Latvia has banned women from wearing the Islamic full-face veil in public, despite only three people being known to wear them in the entire country, whose population of less than two million people includes about 1,000 practicing Muslims, according to government estimates.

According to The Independent, authorities say the new legislation is necessary in order to protect Latvian culture and prevent terrorists from smuggling weapons under garments. The move follows a similar ban on full-face veils in public spaces implemented by France in 2011.

Latvia’s Justice Minister Dzintars Rasnacs said the law – which he hopes will come into place by 2017 – is less to do with the number of women wearing the traditional niqab, but rather about ensuring prospective immigrants respect the country’s values.

'A legislator's task is to adopt preventive measures,' Latvia's Justice Minister Dzintars Rasnacs told the New York Times. ‘We do not only protect Latvian cultural-historical values, but the cultural-historical values of Europe.’ When the low number of niqab bearers was highlighted, Mr. Rasnacs said the law 'had more to do with ensuring that prospective immigrants respect the norms' of Latvia.
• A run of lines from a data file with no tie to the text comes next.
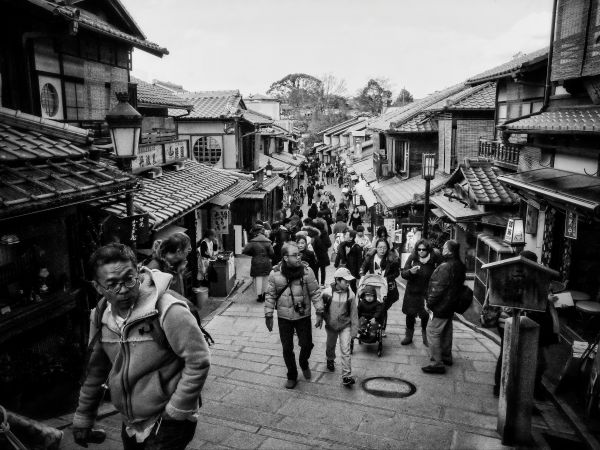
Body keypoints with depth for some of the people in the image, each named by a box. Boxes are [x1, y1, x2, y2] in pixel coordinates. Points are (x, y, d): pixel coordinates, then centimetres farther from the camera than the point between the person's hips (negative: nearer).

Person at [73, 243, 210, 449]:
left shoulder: (168, 310, -26)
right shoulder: (101, 316, -4)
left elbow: (198, 361, -23)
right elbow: (96, 368, 8)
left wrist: (176, 412, -17)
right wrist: (83, 417, 13)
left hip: (167, 425, -6)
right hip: (129, 424, 6)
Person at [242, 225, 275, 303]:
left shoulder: (253, 242, -8)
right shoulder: (267, 242, 1)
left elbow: (244, 251, -10)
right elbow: (272, 253, -5)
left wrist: (252, 254, 6)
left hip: (257, 263, -4)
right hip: (266, 263, 4)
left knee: (258, 279, 3)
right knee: (265, 279, 15)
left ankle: (259, 296, 4)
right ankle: (264, 296, 25)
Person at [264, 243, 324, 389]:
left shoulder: (306, 271, -12)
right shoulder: (275, 273, -11)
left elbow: (315, 293, -6)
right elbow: (270, 295, -2)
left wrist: (319, 312, -8)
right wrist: (268, 315, -1)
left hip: (303, 316, 0)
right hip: (284, 318, 0)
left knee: (307, 344, 7)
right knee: (287, 348, 8)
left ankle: (304, 364, 40)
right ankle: (292, 376, 29)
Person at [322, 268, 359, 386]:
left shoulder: (350, 294, -14)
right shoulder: (327, 292, -17)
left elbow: (353, 312, -5)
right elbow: (321, 307, 0)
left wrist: (354, 328, -2)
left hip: (345, 326, -1)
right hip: (331, 326, 1)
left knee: (345, 350, -7)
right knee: (330, 346, 22)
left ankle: (346, 376, -1)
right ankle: (330, 360, 53)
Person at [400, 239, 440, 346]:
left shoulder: (433, 261, -10)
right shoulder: (412, 259, -4)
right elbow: (403, 273, -2)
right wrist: (410, 271, -23)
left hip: (426, 294, -2)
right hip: (412, 293, 2)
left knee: (425, 316, 3)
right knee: (410, 314, 13)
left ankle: (425, 337, 28)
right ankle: (409, 336, 31)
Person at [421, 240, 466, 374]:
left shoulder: (445, 267, -25)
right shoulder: (459, 266, 6)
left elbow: (438, 288, -25)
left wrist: (429, 303, -14)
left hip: (441, 306, -10)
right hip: (451, 305, 10)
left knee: (433, 332, -4)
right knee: (446, 331, 22)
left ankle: (438, 363, -2)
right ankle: (446, 356, 36)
This comes just days after France’s Prime Minister Manuel Valls said he wants all forms of Muslim headscarves to be banned in universities. In an interview with the daily newspaper, Liberation, Prime Minister Valls said France should 'protect' French Muslims from extremist ideology. He said the headscarf, when worn for political reasons, oppresses women and is not ‘an object of fashion or consumption like any other.’

Asked whether to outlaw headscarves in universities, Mr Valls is quoted as saying ‘it should be done, but there are constitutional rules that make this ban difficult.’